习近平同美国总统拜登在利马举行会晤
News > Latest >

A tale of two contrasting approaches in the Middle East

Source: CGTN | 2023-04-17
Share:
A tale of two contrasting approaches in the Middle East

By Abu Naser Al Farabi

Ever since the rapprochement agreement between Saudi Arabia and Iran was sealed last month under the auspices of China to restore bilateral diplomatic relations between these two regional rivals, the Middle Eastern geopolitical landscape has been undergoing a series of auspicious diplomatic changes toward potential regional peace and stability.

The Middle East has long been used as a geopolitical battleground and infested with regional proxy rivalries fed by the geostrategic interests of powerful countries, most notably the United States. And unfortunately, every endeavor initiated so far by powerful Western geopolitical stakeholders was characterized by everything escalatory like wars, military interventions, illegal invasion, and proxy military patronization. Diplomacy as a means to settle down conflicts and restore sustainable peace and stability in the region has always been far-off thought.

Against this backdrop, China's mediation in reinstating the long-torn relationship between two Gulf rivals has worked as an inflection point, from which a host of diplomatic initiatives has been propelled all across the region. In fact, it was well-evidenced that fraught relations between Iran and Saudi Arabia, and their contrasting geopolitical positions on a number of regional conflicts have been one of the key inflammatory reasons behind regional chaos. But in recent days, we have witnessed two contrasting geopolitical scenarios being unleashed: one symbolized by increasing diplomatic endeavors toward regional stability and the other by potentially escalating military muscle flexing.

On April 10, 2023, Saudi Arabia persuaded the key players in the Yemeni coalition government to agree to a minimum eight-month ceasefire with Houthi rebels in conjunction with discussions on the country's future. As reported, this diplomatic breakthrough, seemingly unimaginable in the recent past, came on the part of Saudi Arabia to "capitalize on its new relationship with Iran," which has got a renewed boost after the China-brokered agreement in March. This peace-propelling initiative in resolving the eight-year-long civil war in Yemen has come on the heel of a landmark event: Saudi and Omani delegations held talks with Houthi officials in Yemen's capital Sanaa just a day before reaching the extended truce agreement.

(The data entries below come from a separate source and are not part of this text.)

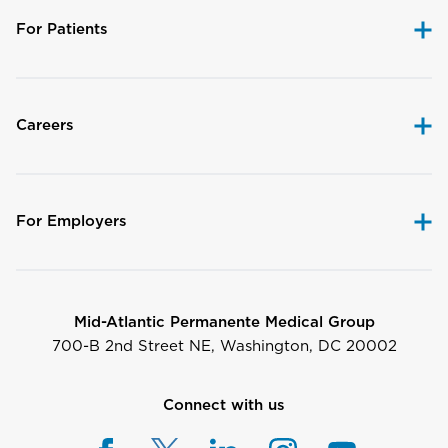
For Patients
Careers
For Employers
Mid-Atlantic Permanente Medical Group
700-B 2nd Street NE, Washington, DC 20002
Connect with us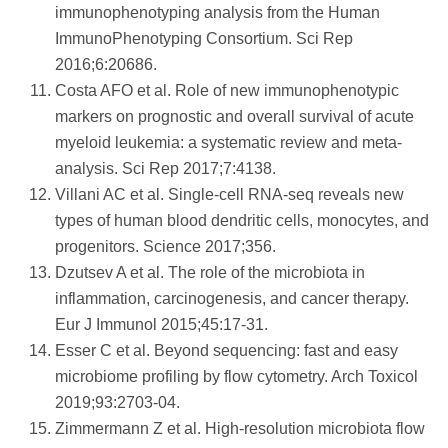
immunophenotyping analysis from the Human
ImmunoPhenotyping Consortium. Sci Rep
2016;6:20686.
Costa AFO et al. Role of new immunophenotypic
markers on prognostic and overall survival of acute
myeloid leukemia: a systematic review and meta-
analysis. Sci Rep 2017;7:4138.
Villani AC et al. Single-cell RNA-seq reveals new
types of human blood dendritic cells, monocytes, and
progenitors. Science 2017;356.
Dzutsev A et al. The role of the microbiota in
inflammation, carcinogenesis, and cancer therapy.
Eur J Immunol 2015;45:17-31.
Esser C et al. Beyond sequencing: fast and easy
microbiome profiling by flow cytometry. Arch Toxicol
2019;93:2703-04.
Zimmermann Z et al. High-resolution microbiota flow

But to our utter dismay and contrary to the recent flurry of landmark diplomatic endeavors toward ending the long-standing, multidimensional geopolitical tensions among middle eastern countries, another deteriorating geopolitical dimension has been taking hold in the region. On April 8, Reuters reported that the U.S. Navy has deployed a guided-missile submarine capable of carrying up to 154 Tomahawk missiles to the Middle East in support of the Bahrain-based U.S. Fifth Fleet. Though the spokesman for the Fifth Fleet based in the Gulf nation of Bahrain, Cmdr. Timothy Hawkins, acknowledged the deployment but declined to comment on the "submarine's mission or what had prompted the deployment." But it was reported that the deployment has been aimed at Iran as the triangular tensions between the U.S., Israel, and Iran have heightened recently.  

For decades, even a century, the Middle East has been used as a battleground by the Western powers, particularly by the U.S., to play out their "vacuum-filling" power politics. Its people have been at the receiving end of constant wars, military intervention, brutal sanctions, and illegal invasion. According to the Cost of War estimates by Brown University, since 2001, at least 929,000 people have been killed by direct war violence in Iraq, Afghanistan, Syria, Yemen, and Pakistan. The number is far higher if indirect human tools are taken into account.

Moreover, millions of people living in war zones have also been displaced by war. The U.S. post-9/11 wars, as estimated, have forcibly displaced at least 38 million people in and from Afghanistan, Iraq, Pakistan, Yemen, Somalia, the Philippines, Libya, and Syria. This number exceeds the total displaced by every war since 1900, except World War II.

After decades of geopolitical wrangling among regional rivals instigated and strategically cashed on by the Western powers, the middle east has started to see an increasingly brighter ray of hope for sustained peace and stability under the conducive and constructive peace-promoting diplomatic mediation by Beijing, Washington's such destabilizing militaristic assertion will only create bumps on the diplomatic path to the peace.

The United States has frequently accused China of not playing its role as a "responsible global stakeholder." How does Washington claim its disrupting approach in the Middle East consistent with its much-touted "responsible stakeholder" role, at a time when the evolving peaceful atmosphere has been set in motion in the Middle East by the dint of China's constructive role as a peace broker?

Abu Naser Al Farabi is a Dhaka-based columnist and analyst focusing on international politics, especially Asian affairs.